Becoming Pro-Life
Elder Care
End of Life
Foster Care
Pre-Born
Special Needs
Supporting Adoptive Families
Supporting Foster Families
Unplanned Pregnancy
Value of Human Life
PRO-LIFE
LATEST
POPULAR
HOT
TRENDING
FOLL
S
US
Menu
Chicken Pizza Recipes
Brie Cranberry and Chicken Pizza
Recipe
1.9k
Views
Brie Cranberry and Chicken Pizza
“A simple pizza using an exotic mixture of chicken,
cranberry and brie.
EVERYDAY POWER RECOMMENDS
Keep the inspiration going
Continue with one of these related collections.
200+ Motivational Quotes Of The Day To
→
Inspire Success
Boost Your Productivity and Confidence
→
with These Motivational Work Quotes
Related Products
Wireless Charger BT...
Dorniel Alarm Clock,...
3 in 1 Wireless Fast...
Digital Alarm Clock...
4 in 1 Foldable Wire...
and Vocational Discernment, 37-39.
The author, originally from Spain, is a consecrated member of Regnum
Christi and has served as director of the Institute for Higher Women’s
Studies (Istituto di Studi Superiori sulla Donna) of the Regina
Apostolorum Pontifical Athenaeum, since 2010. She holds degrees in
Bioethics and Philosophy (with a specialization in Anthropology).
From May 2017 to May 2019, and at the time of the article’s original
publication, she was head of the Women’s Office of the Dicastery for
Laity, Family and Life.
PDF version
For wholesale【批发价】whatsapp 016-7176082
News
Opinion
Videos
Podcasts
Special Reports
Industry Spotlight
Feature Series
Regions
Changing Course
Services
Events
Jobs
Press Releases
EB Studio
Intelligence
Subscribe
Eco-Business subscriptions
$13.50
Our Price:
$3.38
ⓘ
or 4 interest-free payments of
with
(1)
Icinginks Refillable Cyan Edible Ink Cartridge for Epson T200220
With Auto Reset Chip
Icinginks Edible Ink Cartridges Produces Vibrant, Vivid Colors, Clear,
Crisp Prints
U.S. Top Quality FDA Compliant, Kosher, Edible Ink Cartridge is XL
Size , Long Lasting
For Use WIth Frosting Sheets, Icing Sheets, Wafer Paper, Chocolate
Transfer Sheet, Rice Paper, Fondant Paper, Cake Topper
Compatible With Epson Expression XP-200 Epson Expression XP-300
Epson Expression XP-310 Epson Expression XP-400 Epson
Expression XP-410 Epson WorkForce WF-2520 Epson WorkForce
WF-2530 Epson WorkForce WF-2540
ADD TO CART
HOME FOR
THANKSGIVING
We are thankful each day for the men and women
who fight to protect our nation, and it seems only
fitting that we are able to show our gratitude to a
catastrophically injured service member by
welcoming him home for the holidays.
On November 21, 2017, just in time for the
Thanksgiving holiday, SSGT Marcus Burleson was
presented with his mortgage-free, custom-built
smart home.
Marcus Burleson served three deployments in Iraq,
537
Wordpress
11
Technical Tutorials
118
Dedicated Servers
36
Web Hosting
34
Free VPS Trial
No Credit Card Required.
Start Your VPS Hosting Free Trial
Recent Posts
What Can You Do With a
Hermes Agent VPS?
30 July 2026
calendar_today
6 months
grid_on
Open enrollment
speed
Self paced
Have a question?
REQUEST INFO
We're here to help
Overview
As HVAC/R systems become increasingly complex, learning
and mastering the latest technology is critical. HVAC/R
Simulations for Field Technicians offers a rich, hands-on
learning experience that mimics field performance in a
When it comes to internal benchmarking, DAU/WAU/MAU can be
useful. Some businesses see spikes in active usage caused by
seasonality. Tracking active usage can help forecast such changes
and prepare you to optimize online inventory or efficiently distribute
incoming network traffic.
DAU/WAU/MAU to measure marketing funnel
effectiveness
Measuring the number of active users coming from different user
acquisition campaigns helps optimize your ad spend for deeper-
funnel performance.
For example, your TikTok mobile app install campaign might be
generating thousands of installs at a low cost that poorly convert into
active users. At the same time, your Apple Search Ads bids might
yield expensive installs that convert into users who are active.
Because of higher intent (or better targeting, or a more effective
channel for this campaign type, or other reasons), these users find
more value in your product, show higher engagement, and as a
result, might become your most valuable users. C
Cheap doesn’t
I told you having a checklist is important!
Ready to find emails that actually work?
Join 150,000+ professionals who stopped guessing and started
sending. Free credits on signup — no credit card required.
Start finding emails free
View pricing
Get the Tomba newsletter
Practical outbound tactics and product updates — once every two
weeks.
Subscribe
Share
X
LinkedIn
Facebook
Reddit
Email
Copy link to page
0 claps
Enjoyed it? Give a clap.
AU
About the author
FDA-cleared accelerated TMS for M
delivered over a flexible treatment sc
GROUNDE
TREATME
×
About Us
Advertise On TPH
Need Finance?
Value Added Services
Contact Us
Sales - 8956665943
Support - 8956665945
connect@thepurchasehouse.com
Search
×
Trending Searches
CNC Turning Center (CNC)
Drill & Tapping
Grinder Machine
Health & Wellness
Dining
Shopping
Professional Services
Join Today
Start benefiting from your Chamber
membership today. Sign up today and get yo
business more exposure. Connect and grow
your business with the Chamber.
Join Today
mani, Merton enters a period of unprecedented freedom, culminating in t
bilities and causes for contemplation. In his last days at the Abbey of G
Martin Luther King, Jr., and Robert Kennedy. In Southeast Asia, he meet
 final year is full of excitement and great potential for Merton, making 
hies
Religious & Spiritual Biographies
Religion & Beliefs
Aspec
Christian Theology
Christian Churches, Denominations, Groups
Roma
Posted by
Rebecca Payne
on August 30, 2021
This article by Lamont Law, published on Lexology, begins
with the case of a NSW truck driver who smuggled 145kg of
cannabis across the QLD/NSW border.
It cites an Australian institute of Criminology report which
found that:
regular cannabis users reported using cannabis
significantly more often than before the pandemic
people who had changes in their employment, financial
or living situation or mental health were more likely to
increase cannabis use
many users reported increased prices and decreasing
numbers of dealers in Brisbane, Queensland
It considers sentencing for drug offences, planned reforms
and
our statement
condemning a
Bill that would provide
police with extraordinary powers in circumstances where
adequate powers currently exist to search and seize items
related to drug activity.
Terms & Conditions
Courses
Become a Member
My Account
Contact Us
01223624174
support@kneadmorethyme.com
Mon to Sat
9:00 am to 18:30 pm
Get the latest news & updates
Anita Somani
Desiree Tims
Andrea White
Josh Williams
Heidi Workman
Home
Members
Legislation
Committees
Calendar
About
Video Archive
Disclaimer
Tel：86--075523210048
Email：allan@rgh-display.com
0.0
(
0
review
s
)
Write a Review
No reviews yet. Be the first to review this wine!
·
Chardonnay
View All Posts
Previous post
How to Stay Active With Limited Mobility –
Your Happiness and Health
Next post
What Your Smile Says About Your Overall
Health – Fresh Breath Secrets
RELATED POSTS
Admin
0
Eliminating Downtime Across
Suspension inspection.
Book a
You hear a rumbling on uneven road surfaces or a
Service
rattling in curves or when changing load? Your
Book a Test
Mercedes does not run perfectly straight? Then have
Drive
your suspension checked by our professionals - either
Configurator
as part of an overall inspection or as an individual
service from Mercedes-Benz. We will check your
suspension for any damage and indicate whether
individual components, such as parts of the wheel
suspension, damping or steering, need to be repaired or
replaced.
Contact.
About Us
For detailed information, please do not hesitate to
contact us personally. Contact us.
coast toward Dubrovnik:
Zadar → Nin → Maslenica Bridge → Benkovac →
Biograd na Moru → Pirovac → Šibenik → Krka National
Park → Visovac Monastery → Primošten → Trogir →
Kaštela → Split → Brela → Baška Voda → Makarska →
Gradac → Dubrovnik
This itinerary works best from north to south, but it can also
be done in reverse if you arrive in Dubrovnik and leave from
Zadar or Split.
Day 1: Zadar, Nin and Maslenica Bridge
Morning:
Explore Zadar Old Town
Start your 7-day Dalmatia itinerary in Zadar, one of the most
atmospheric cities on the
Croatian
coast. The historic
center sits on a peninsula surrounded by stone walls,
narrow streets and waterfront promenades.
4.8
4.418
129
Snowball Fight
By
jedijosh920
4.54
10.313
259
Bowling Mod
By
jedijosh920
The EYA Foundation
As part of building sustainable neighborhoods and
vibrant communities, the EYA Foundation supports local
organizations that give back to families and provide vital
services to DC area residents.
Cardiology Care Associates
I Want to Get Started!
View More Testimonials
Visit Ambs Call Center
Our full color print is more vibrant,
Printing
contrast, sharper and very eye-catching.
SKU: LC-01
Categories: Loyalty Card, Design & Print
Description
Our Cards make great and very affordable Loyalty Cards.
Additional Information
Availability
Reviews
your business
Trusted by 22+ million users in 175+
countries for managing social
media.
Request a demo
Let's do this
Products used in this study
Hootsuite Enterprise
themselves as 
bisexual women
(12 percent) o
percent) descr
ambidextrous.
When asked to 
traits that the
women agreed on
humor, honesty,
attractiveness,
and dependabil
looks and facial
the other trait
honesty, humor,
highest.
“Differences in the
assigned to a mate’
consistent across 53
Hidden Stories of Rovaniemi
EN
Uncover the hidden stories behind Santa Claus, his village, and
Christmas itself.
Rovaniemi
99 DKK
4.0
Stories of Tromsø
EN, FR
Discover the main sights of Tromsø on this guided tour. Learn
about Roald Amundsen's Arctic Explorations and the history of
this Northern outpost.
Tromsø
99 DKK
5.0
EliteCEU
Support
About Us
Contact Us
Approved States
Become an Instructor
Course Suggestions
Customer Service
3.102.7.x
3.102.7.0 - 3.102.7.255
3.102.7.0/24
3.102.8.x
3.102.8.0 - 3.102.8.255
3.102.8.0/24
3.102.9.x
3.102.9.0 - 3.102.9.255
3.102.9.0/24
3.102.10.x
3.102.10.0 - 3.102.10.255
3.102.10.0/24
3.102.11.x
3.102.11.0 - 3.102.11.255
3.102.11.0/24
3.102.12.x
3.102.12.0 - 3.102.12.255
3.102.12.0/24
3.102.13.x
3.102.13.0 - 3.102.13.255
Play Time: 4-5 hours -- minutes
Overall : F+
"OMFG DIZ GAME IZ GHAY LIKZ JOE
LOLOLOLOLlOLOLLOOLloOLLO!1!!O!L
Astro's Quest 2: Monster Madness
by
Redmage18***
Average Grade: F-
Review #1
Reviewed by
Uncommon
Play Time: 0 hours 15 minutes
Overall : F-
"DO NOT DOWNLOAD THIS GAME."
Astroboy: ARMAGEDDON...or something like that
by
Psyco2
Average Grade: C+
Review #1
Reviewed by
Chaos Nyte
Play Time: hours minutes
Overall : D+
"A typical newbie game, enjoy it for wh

:: EXERCISE GOAL ::
Give back exactly the lines of the listing above that run from the line with "Value of Human Life" to the line with "EVERYDAY POWER RECOMMENDS", inclusive.

:: RESPONSE TO THE EXERCISE ::
Value of Human Life
PRO-LIFE
LATEST
POPULAR
HOT
TRENDING
FOLL
S
US
Menu
Chicken Pizza Recipes
Brie Cranberry and Chicken Pizza
Recipe
1.9k
Views
Brie Cranberry and Chicken Pizza
“A simple pizza using an exotic mixture of chicken,
cranberry and brie.
EVERYDAY POWER RECOMMENDS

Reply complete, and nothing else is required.